--- RECORDS SHOWN ---
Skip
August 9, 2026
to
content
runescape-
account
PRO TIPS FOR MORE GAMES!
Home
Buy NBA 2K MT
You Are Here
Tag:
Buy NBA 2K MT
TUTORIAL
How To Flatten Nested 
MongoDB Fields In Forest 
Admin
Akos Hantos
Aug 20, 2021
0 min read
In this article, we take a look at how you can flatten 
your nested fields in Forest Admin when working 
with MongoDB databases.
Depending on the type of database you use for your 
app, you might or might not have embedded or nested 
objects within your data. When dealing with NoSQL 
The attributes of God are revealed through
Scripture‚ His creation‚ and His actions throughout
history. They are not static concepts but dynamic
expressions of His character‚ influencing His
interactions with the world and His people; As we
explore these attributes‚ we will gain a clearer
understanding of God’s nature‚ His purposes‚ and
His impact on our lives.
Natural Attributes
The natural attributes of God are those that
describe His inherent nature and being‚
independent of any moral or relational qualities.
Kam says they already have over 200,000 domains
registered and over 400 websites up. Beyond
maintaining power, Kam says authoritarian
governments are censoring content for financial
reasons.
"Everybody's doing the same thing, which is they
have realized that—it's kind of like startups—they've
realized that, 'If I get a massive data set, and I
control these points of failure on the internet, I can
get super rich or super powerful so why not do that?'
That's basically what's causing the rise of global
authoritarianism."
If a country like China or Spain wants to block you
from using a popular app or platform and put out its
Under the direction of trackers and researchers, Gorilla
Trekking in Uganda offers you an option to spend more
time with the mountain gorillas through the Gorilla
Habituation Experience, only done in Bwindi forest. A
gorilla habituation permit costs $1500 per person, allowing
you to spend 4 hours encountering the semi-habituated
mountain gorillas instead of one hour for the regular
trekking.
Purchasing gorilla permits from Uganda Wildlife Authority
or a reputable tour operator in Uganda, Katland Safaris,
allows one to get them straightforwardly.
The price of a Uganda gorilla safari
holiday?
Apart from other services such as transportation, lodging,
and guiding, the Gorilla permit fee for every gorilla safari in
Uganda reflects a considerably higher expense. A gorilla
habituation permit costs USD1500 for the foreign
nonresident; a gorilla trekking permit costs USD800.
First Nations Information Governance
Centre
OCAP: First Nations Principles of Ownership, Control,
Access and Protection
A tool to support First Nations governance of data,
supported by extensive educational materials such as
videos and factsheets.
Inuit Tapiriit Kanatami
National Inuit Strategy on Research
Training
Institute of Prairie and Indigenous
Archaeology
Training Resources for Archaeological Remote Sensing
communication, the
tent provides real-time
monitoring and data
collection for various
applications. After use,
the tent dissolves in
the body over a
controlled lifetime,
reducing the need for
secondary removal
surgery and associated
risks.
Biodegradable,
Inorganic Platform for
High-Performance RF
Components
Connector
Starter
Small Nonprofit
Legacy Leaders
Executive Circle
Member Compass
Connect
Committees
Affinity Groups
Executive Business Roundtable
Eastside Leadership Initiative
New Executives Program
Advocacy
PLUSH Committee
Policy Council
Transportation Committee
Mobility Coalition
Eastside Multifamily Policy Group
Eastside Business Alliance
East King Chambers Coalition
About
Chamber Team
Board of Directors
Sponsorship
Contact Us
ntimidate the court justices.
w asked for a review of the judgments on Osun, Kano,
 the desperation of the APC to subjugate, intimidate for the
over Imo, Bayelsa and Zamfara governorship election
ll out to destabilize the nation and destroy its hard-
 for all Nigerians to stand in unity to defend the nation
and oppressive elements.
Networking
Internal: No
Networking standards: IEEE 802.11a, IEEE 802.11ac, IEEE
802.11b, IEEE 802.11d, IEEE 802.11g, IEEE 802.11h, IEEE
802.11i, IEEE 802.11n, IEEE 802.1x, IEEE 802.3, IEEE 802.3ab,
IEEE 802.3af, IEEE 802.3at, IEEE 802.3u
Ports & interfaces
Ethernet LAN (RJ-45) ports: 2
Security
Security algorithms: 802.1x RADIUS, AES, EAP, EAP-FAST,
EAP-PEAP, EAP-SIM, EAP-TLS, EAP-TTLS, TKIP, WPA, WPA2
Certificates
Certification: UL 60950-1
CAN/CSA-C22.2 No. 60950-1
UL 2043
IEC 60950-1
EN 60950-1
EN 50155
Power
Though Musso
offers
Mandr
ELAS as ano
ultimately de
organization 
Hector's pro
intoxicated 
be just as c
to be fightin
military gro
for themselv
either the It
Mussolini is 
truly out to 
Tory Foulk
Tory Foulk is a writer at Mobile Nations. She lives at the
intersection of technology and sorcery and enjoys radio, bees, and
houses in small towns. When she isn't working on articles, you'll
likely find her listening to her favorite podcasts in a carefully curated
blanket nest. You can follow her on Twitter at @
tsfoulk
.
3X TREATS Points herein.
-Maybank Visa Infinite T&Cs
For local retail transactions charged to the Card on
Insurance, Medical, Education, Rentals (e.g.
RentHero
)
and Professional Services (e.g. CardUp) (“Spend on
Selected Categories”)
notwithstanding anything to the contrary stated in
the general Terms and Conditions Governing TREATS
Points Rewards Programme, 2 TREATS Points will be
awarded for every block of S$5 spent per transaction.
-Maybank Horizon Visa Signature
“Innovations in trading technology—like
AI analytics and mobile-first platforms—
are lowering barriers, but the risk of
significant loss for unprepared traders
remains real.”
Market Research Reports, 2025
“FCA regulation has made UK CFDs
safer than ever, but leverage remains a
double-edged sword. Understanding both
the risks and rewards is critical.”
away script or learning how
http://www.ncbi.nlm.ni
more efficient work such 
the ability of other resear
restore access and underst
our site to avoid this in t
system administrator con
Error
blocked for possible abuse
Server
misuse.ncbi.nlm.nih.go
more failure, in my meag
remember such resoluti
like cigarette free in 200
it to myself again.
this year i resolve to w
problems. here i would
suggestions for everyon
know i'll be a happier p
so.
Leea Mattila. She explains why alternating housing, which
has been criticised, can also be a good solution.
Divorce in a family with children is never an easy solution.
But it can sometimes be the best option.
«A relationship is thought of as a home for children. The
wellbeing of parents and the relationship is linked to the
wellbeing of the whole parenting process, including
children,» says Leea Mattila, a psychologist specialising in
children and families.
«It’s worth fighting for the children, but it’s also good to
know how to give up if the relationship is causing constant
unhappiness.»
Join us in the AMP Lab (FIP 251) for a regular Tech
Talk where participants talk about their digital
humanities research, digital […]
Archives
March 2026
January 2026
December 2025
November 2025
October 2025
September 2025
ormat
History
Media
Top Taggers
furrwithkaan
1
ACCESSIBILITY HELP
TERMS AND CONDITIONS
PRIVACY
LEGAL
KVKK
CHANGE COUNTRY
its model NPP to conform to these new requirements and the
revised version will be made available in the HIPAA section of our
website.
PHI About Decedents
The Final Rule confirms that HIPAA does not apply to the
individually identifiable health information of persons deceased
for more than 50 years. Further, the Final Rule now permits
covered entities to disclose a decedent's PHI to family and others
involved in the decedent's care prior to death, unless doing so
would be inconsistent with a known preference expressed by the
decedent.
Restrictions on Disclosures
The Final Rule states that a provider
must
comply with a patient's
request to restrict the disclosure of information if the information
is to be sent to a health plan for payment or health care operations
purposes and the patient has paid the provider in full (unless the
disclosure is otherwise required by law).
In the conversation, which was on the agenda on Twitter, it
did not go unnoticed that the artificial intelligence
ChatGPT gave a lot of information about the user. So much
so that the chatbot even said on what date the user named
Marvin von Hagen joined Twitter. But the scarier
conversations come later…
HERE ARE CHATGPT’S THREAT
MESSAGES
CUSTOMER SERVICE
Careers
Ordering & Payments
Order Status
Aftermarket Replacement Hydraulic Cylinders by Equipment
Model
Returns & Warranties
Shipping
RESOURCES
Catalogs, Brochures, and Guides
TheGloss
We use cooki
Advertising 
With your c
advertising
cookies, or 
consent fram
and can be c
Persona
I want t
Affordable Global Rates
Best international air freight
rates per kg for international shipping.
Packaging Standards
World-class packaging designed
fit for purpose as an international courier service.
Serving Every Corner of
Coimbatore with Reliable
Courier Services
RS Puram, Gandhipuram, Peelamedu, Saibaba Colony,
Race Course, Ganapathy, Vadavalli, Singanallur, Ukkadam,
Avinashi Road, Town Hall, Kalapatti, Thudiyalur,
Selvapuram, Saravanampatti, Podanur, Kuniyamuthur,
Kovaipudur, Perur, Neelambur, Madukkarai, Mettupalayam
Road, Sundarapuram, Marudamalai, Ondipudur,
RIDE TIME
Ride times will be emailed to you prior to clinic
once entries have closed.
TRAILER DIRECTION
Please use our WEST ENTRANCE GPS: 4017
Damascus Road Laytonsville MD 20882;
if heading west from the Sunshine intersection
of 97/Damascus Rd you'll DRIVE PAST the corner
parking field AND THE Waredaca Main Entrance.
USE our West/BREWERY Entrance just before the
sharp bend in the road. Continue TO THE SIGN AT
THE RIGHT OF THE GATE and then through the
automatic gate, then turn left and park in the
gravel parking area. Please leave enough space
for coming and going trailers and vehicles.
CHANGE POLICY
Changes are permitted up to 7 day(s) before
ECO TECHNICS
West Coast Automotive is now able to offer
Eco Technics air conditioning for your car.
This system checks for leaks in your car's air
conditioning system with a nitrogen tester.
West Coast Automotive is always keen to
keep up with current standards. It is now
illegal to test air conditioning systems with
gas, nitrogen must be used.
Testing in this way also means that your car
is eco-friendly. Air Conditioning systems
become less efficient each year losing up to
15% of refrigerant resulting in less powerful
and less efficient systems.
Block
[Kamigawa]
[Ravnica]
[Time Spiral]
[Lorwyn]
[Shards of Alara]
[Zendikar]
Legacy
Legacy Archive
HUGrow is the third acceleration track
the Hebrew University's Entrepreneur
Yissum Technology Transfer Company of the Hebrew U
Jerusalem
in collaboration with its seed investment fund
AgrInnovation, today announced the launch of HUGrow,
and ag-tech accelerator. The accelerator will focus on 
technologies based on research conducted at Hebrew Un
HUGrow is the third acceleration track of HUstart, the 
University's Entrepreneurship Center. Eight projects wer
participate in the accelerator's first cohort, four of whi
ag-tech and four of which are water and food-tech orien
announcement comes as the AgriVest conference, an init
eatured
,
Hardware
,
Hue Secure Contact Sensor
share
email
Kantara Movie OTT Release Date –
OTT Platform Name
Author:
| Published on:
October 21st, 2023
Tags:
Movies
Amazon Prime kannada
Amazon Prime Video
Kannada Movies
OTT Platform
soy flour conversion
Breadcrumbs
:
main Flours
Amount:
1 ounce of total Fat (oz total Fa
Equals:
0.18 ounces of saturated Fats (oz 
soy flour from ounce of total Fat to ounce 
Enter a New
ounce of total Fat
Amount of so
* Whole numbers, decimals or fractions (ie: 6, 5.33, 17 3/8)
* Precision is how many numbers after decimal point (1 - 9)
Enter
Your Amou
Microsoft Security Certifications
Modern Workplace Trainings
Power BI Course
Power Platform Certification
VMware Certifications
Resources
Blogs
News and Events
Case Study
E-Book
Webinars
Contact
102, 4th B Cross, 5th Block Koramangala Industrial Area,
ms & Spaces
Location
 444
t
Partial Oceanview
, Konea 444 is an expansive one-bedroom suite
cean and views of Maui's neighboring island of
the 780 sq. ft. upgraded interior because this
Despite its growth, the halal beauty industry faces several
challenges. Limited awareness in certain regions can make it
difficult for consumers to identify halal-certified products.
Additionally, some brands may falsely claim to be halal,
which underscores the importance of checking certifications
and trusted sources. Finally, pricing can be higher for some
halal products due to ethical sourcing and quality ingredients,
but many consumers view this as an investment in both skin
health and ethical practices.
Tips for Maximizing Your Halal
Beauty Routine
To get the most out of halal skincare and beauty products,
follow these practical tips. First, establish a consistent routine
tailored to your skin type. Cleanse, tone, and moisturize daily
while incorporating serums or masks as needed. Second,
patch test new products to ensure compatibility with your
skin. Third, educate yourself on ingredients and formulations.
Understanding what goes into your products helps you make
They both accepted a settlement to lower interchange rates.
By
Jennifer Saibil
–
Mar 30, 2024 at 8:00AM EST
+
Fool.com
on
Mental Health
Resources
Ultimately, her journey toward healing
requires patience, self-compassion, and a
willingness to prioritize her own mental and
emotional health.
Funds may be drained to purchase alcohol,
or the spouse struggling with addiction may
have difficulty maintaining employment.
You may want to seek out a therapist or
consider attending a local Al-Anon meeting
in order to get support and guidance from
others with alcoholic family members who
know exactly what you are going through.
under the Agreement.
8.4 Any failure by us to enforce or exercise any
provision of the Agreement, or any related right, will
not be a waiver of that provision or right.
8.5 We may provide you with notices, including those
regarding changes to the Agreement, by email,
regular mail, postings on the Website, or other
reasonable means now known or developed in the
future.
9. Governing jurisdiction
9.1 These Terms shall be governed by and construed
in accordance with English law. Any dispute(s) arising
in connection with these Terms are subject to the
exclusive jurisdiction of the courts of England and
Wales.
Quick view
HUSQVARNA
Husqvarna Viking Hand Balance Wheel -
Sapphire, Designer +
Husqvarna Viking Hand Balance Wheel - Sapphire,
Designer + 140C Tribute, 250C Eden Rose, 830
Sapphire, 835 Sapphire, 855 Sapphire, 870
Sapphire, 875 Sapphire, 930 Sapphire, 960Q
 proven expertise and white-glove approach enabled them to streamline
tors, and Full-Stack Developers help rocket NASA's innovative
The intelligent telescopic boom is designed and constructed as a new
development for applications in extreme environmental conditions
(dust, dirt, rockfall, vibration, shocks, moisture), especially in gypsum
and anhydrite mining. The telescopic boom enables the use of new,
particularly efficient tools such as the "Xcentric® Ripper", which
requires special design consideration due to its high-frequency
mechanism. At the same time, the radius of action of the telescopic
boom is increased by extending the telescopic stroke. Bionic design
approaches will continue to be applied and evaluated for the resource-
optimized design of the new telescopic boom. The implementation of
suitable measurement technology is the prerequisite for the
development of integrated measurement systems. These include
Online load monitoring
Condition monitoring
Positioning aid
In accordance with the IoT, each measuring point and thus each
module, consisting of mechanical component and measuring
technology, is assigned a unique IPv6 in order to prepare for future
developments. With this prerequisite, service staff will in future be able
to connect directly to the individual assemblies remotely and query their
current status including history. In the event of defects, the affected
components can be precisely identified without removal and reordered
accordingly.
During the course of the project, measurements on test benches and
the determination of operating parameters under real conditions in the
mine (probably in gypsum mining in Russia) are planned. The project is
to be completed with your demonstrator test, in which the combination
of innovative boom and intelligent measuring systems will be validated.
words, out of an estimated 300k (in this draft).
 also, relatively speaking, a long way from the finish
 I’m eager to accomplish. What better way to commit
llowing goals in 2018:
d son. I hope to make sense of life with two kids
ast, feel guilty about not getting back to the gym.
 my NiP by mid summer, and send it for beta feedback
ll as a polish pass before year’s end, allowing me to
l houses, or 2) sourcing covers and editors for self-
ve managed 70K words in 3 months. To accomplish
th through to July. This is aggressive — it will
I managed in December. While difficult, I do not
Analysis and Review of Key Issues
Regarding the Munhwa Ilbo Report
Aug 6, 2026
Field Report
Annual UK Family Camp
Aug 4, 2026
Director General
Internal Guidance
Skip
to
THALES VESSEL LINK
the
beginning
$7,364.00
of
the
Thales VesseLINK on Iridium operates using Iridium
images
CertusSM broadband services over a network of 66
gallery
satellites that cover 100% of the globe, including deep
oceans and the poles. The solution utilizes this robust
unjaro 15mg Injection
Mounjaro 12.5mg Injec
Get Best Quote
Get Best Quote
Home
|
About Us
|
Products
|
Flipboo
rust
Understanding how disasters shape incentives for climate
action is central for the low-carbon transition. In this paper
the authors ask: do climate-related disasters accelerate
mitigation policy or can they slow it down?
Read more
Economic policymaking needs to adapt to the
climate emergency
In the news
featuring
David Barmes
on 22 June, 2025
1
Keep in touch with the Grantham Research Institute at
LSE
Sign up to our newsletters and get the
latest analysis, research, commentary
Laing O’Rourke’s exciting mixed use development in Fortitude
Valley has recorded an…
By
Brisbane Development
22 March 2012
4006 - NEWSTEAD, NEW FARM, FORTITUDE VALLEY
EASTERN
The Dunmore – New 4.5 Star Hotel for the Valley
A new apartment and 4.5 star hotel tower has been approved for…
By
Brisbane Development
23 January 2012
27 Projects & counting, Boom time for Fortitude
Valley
---
YOUR OBJECTIVE
Copy whichever lines in the listing above hold "Designer".

SOLVED PROBLEM
Sapphire, Designer +
Designer + 140C Tribute, 250C Eden Rose, 830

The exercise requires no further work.